-- EXCERPTED PASSAGE --
A more recent decision of this court, Johnson v. WMATA, 883 F.2d 125, 129 (D.C. Cir. 1989), also held that the plaintiff need not show antecedent negligence, relying on the non-authoritative Bowman and Drapaniotis cases. The D.C. Court of Appeals' later decision in Robinson, however, restated the District's adherence to the requirement, undermining whatever force Johnson might have as an interpretation of D.C. law. Further, in Andrews v. Wilkins, 934 F.2d 1267 (D.C. Cir. 1991), we found that a last clear chance claim failed "on the first prong of the test, as decedent was in a position of danger by virtue only of his own actions." Id. at 1272.

-- DESCRIPTION OF THE TASK --
Using the passage on last clear chance, explain why Johnson v. WMATA carries little weight as a reading of D.C. law. The lines that come after this passage play no part in the work.

-- EXTRACTED RECORDS --
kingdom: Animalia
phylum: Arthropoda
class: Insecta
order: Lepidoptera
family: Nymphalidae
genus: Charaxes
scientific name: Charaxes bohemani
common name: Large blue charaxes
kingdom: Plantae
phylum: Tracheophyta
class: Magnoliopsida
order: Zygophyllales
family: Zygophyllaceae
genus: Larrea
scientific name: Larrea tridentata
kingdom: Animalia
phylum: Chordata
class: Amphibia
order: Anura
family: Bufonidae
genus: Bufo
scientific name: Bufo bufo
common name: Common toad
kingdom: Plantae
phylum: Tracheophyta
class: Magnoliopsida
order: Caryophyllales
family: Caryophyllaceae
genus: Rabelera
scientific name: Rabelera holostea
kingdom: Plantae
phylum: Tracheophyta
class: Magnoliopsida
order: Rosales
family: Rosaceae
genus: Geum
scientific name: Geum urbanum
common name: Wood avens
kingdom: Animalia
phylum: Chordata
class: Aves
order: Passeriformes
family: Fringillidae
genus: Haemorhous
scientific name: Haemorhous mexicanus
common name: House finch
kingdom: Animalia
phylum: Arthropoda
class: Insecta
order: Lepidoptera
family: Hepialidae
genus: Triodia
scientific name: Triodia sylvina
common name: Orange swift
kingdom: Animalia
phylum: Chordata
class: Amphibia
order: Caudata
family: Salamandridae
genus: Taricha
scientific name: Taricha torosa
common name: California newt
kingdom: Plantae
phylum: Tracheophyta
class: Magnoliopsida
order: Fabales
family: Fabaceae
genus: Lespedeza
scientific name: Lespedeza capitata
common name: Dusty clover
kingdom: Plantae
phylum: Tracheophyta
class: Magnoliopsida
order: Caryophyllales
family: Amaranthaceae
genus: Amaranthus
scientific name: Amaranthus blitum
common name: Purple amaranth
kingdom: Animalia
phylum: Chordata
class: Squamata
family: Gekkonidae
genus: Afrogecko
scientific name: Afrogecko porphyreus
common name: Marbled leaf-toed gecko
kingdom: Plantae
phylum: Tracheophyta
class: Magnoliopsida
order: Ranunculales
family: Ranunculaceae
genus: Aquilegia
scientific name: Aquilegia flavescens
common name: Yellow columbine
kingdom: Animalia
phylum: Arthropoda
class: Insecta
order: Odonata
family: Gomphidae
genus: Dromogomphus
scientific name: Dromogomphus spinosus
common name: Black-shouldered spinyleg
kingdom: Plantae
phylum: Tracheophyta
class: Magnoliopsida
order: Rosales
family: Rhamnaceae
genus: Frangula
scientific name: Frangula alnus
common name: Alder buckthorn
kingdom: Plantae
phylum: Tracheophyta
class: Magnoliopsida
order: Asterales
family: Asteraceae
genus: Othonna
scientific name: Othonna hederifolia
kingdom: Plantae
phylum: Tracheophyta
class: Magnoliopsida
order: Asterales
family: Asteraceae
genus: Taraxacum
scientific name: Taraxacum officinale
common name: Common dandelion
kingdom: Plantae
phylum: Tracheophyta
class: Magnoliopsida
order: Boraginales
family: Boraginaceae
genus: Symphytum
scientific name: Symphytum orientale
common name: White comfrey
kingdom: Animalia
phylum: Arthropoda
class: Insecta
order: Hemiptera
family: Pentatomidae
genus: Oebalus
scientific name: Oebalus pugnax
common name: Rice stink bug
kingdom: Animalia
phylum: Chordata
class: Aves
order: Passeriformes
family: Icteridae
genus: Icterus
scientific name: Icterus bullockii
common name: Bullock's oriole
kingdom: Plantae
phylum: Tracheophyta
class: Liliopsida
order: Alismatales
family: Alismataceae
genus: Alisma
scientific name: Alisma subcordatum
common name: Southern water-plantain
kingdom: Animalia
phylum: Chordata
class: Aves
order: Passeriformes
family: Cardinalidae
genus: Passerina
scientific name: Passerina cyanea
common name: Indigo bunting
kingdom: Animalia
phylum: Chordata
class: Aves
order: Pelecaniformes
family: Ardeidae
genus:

-- REPLY TO THE EXERCISE --
Johnson held that a plaintiff need not show antecedent negligence. The D.C. Court of Appeals' later decision in Robinson restated the District's adherence to that requirement, which undermined whatever force Johnson might have had as an interpretation of D.C. law.